Your instructions:
Continue the blog post on family education during COVID-19, picking up after its last sentence.

Excerpted passage:
+ + + + + + +
Family Education in a Time of COVID-19

Posted in: Student Posts

Fadoua Govaerts, PhD Student - Department of EducationUniversity of Bath

As a mum of 5, with over 10 years of experience in home educating my own children, I have been watching other parents putting up amazing pictures of their homeschooling days Covid-19 has brought upon them. Although the terms ‘home schooling’ and ‘home educating’ are frequently being used interchangeably, personally I see a clear distinction between the two. Home educating is when you take full control of all educational aspects of child development. Homeschooling, on the other hand, incorporates the curriculum, methods and activities of school, at home.

Within a week, educational subscription that I have been so far been paying for became free to the nation, and other brilliant ideas to keep the children busy at home were spreading fast. Various live streams, plays, story times, Lego challenges, inventors club activities and more, all flooded my social media and email inbox.  I subscribed to all of it, they are free after all. I had a list with the times, for PE, Yoga, Karate, live Zoo streams, celebrity story time, Les Miserables, music sessions, sign language and maths sessions. Also, I had requests from friends whose children do go to school for our children to video conference to keep in touch. I kept going for about one week. Then I felt inadequate, overwhelmed and at some moments even a failure. I managed home education just fine. Last year my 14 and 15-year-old sat GCSEs early, and then again this summer. My younger ones entertain themselves with toys, games, puzzles and stories and other set activities. My 3-year-old recognizes letters and numbers ahead of her age. She has the attitude and vocabulary of some 16-year-olds. So, I felt I did quite alright home educating my lot; UNTIL COVID. Within 7 days I gave up. I was not going to be dragged into this new form of COVID-homeschooling or parental expectation. Even as a home-educator, I felt the pressure and expectations put on parents suddenly became astronomical.

Parents are overwhelmed with school “work” sent by teachers in fear their children will fall behind. There has been no consideration of parents whether they have the resources to carry out this work. Many parents must deal with the consequences of taking turns when deciding who should use which laptop, tablet or desktop. Moreover, parents are also concerned their children’s social skills aren’t affected. Ideas have been shared on social media, like using Zoom baking afternoons or Roblox sessions, are activities they can do together. Then there are virtual birthday parties, yes, birthdays still happen during pandemics.  It seems that everything they used to do while in school, is expected to continue. Every hour was accounted for how to keep the children busy with educational activities! I personally admire these parents who can replicate their pre-COVID life online, or even adapt to the new homeschooling life, but I did not welcome that change.
+ + + + + + +
Chart comprehension data
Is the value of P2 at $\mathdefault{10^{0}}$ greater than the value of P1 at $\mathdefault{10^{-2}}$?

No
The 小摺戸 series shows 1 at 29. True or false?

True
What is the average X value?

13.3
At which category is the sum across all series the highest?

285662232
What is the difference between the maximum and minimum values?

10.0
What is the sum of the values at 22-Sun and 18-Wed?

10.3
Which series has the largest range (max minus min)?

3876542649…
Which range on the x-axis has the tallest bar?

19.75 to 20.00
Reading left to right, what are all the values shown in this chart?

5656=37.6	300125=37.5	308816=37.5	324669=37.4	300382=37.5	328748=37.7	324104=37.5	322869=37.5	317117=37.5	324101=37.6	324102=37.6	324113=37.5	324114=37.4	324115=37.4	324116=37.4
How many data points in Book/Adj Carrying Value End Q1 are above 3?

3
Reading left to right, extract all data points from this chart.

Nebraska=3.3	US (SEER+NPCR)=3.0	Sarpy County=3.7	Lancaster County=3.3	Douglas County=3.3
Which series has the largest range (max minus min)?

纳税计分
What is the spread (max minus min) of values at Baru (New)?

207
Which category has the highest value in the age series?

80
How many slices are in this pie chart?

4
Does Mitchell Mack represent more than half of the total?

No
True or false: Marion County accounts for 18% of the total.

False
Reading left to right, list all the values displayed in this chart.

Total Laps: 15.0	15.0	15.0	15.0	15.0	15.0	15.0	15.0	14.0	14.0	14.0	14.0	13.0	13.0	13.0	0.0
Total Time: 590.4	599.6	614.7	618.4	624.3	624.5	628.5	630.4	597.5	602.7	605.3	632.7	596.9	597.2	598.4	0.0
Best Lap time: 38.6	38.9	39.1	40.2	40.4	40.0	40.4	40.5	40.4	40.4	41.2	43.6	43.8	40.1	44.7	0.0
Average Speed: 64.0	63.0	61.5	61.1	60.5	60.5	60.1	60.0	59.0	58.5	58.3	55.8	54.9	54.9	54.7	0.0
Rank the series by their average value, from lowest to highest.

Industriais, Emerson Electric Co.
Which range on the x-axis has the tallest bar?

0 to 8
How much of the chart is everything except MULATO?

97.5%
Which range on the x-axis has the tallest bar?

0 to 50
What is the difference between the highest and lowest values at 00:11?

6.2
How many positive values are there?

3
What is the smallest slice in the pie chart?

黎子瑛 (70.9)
+ + + + + + +
Task answer:
One of the changes in my home educating family is that tutors have switched online. The hardest one for me is Piano. About 20 minutes before my children are due to do their online piano lesson I panic. Where is the iPad? Is it switched on? Where is the iPad-stand so that your teacher can see the keyboard with your fingers on it? Who is going first? Where is your book or music sheets? And then, finally, just on time, the right child is sat on the piano with the iPad, on Zoom, with the right link and password. It worked! Suddenly I hear my son shouting: “the iPad’s on 12%!”  I pray to God that it will be enough for one-hour of piano. It is exhausting, draining and stressful.

The reality of this COVID homeschooling and parental expectation is that it is enormously demanding, as if being JUST a parent is not enough! The responsibility for new homeschooling parents making sure their children do not fall behind academically as well as socially with their peers, is not one they expected. The simple reality is that they probably will fall behind academically, it would be naïve to think otherwise. The social dynamics will also probably change in the classroom once children go back to school.

I quite enjoy home educating my lot.  I really do. Despite the hard work and costs involved, we do work together as a family. My children are themselves without pressures from outside. They read what they want to read relatively speaking, and learn what interests them. I rarely plan anything for the day. We do chores together, eat together, learn together, without any pressure. So, for us nothing had to change, other than they cannot see their friends at home educating clubs as regularly as we wish. But we have each other. And that, in the current circumstances, is a blessing and enough.